I don't have time to homeschool

Many parents think that homeschooling is going to add this big teaching block to their schedule. They think they have to replicate the time their kids are in school as teaching time.

But the truth is that I spent MUCH more time on homework after school with my kids than I ever spent homeschooling. Homework was a nightmare - my second job after a long day's work, and it was all dictated by someone else.

Homeschooling was family time. It wasn't all a joy, but it was certainly more enjoyable and fulfilling than homeschool.

School is stressful because it's inefficient and you have no control over any of it. You are not in charge of anything and that makes you feel powerless to make a real difference in your child's life.

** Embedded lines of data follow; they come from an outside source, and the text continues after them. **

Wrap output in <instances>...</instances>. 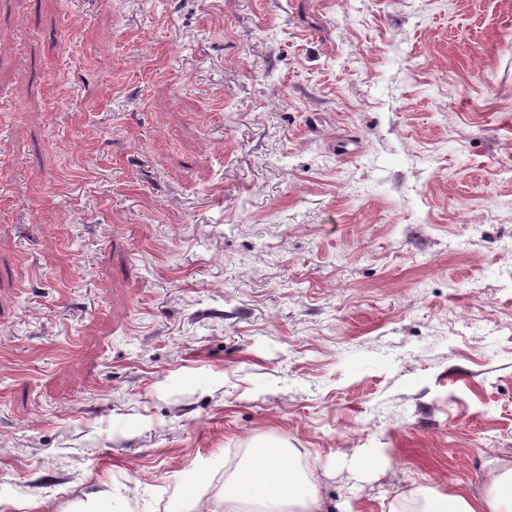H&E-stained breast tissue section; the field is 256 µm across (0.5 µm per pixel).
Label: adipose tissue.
Segmentation results:
<instances>
[{
  "mask_svg": "<svg viewBox=\"0 0 512 512\" xmlns=\"http://www.w3.org/2000/svg\"><path fill=\"white\" fill-rule=\"evenodd\" d=\"M296 449L283 452L259 446L251 463L224 488V512H245L256 504L260 512H329L317 482L291 465ZM413 512H512V466L494 472L484 494L428 486L411 491Z\"/></svg>",
  "mask_w": 512,
  "mask_h": 512,
  "instance_id": "obj_1",
  "label": "adipose tissue"
}]
</instances>
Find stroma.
Returning a JSON list of instances; mask_svg holds the SVG:
<instances>
[{
    "instance_id": "stroma-1",
    "label": "stroma",
    "mask_w": 512,
    "mask_h": 512,
    "mask_svg": "<svg viewBox=\"0 0 512 512\" xmlns=\"http://www.w3.org/2000/svg\"><path fill=\"white\" fill-rule=\"evenodd\" d=\"M0 42V512H223L259 442L335 512L512 464V0H0Z\"/></svg>"
}]
</instances>
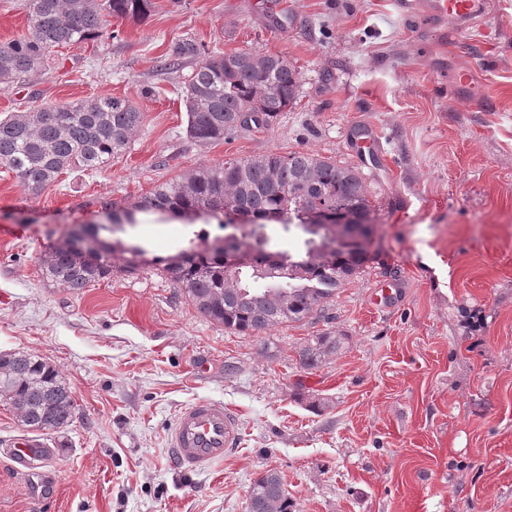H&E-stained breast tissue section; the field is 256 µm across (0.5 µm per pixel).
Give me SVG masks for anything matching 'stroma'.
<instances>
[{
    "label": "stroma",
    "instance_id": "stroma-1",
    "mask_svg": "<svg viewBox=\"0 0 512 512\" xmlns=\"http://www.w3.org/2000/svg\"><path fill=\"white\" fill-rule=\"evenodd\" d=\"M449 42L459 96L435 49L394 0H151L109 17L97 41L55 49L46 70L0 90V116L41 102L129 99L145 114L129 149L33 195L0 169V352L59 368L73 422L41 431L54 496L33 500L0 449V512H247L276 470L297 512H512V0ZM189 38L205 52L288 56L296 104L265 129L201 145L181 94L195 60L161 57ZM375 136L374 153L357 148ZM305 151L356 168L376 215L371 259L328 321L243 336L210 321L159 270L83 293L38 274L66 225L128 206L202 165ZM179 220L141 215L136 236L173 254ZM400 289L372 307L377 285ZM328 330L342 347L315 370L297 351ZM323 398L319 414L297 391ZM196 398L232 408L241 440L211 470L172 467L167 432Z\"/></svg>",
    "mask_w": 512,
    "mask_h": 512
}]
</instances>
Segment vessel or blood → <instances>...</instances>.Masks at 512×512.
I'll return each instance as SVG.
<instances>
[{
    "label": "vessel or blood",
    "instance_id": "b4317fda",
    "mask_svg": "<svg viewBox=\"0 0 512 512\" xmlns=\"http://www.w3.org/2000/svg\"><path fill=\"white\" fill-rule=\"evenodd\" d=\"M399 14L411 20L434 44L447 46L465 31L483 27L495 14L494 0H395ZM240 442V421L223 402L202 398L190 403L173 420L168 435L172 464L184 472H199L223 461ZM11 459L27 472L36 497L48 495L50 451L37 440L18 437L8 444Z\"/></svg>",
    "mask_w": 512,
    "mask_h": 512
}]
</instances>
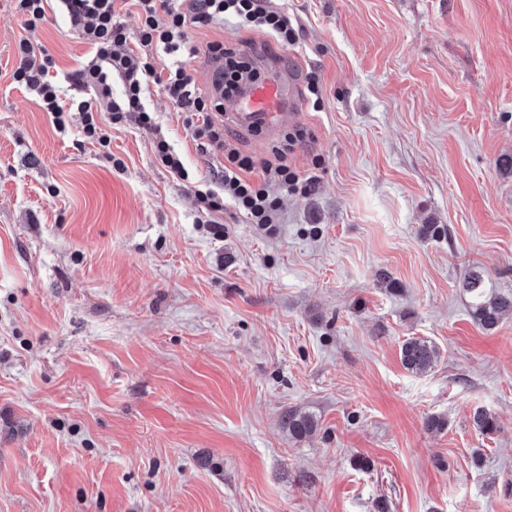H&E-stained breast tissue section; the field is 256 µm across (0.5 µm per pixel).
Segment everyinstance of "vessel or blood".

Working parents need flexibility. Many jobs have limited flexibility. You do the math: if I add one inflexible system to another, does that equal more flexibility for my time or less?  Let a homeschool mom help you out: you can't add two of the same variable and come up with a different variable in the answer.

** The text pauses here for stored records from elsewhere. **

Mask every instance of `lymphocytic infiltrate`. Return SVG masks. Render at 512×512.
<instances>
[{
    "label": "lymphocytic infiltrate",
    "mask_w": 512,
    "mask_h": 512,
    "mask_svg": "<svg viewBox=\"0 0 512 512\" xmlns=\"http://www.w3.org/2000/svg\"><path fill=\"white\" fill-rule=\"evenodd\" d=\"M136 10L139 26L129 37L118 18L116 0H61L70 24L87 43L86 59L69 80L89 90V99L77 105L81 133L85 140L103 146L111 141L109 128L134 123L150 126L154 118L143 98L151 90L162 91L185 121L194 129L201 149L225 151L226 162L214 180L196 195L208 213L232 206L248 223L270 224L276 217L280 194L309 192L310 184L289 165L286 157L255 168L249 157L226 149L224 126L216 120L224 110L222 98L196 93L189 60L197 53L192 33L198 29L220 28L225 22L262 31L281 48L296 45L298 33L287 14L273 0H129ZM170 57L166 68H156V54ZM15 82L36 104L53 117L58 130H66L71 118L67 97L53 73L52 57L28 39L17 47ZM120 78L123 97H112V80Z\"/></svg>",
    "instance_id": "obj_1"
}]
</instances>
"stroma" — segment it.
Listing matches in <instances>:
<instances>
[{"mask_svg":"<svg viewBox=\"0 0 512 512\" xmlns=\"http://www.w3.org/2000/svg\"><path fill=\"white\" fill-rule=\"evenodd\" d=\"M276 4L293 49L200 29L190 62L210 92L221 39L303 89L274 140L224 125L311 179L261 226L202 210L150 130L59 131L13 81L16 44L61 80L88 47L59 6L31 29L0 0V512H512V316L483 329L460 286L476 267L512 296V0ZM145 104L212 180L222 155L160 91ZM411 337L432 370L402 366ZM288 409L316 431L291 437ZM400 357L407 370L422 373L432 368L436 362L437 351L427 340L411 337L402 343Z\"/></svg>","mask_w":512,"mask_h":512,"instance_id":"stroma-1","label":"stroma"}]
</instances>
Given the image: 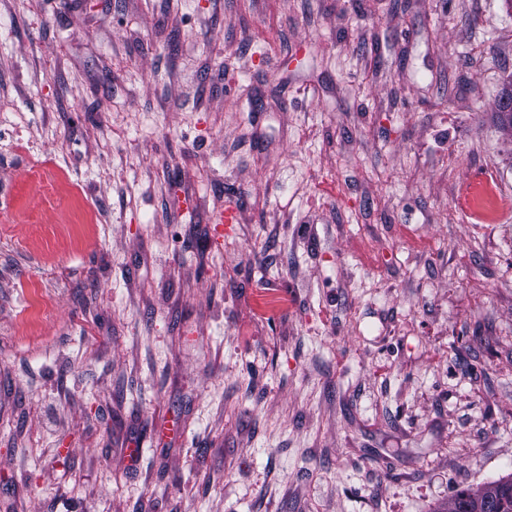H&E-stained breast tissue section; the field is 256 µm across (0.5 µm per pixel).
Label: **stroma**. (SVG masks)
<instances>
[{"instance_id": "obj_1", "label": "stroma", "mask_w": 512, "mask_h": 512, "mask_svg": "<svg viewBox=\"0 0 512 512\" xmlns=\"http://www.w3.org/2000/svg\"><path fill=\"white\" fill-rule=\"evenodd\" d=\"M510 95L512 0H0V512L512 476Z\"/></svg>"}]
</instances>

Homeschooling increases efficiency and gives you more control over the process - which are both great benefits for working parents that help you save lots of time and sanity.

Myth 4

My kids and I argue too much over homework

Sometimes parents have a sincere concern that the homework arguments they face often are the picture of homeschool.

The fact is that you WILL have family relationship issues to deal with no matter what you do for school, and homeschooling gives you more authority and time to deal with those issues and work on your child's heart.

If there is a true problem with respect toward you, then let's be honest: sending your child away for more time with someone else will not solve it. You don't have to be powerless as a parent. You just need to be in a place of higher influence.

But this homework thing? Most homework arguments happen because the child is struggling, needs more time or different methods, and yet you have to get through that exact assignment and complete it THAT NIGHT because it is due for a grade the next day. (That is where the tension comes from).

That is just a ridiculous situation that you eliminate when you are in charge of the pacing and the methods of instruction.

Homeschooling puts you back in charge and allows you to be confident about your role as a parent. 


Myth 5

I don't have the expertise to teach or know what to teach

This is one of the most concerning myths of all. The "expert culture" tells us that strangers with a degree in a specific subject are more equipped to teach children than their own parents.

This goes against thousands of years of culture and biblical practice that placed parents as the primary educators of their children. The idea that parents aren't qualified to teach is a NEW idea, born out of the Industrial Revolution. 

Worse yet, this way of doing things has yet to prove that it can produce a better-prepared generation of adults than those who were taught by parents.

No one is better equipped to teach a child than the people who are raising him - the people who love him and understand him deeply. No one is a better expert on a child than his own parents.

When we send our kids to school, we rarely have to make decisions about what they will be taught. We've been trained to accept what is put in front of us in the form of homework assignments. Because of this, many parents feel great fear when they consider the fact that they might be in charge of homeschool content.

However, this can also be an exciting opportunity. Homeschooling parents GET to decide school content. They get to have a much higher say in what their children are learning and how worldviews are presented. 

The truth is that homeschoolers have more than enough resources available for teaching help. The real problem? Narrowing it down. There are so many different methods and curriculum choices available that decision paralysis can often set in without a clear path for moving forward.

Homeschoolers have plenty of resources to help them teach with confidence.

Did any of these myths ruffle your feathers? These beliefs are often well-ingrained in our core - I certainly had to do a lot of work to get over them. But there is a blessing when you are able to sit back, take an object look, and let it sink in: you CAN homeschool!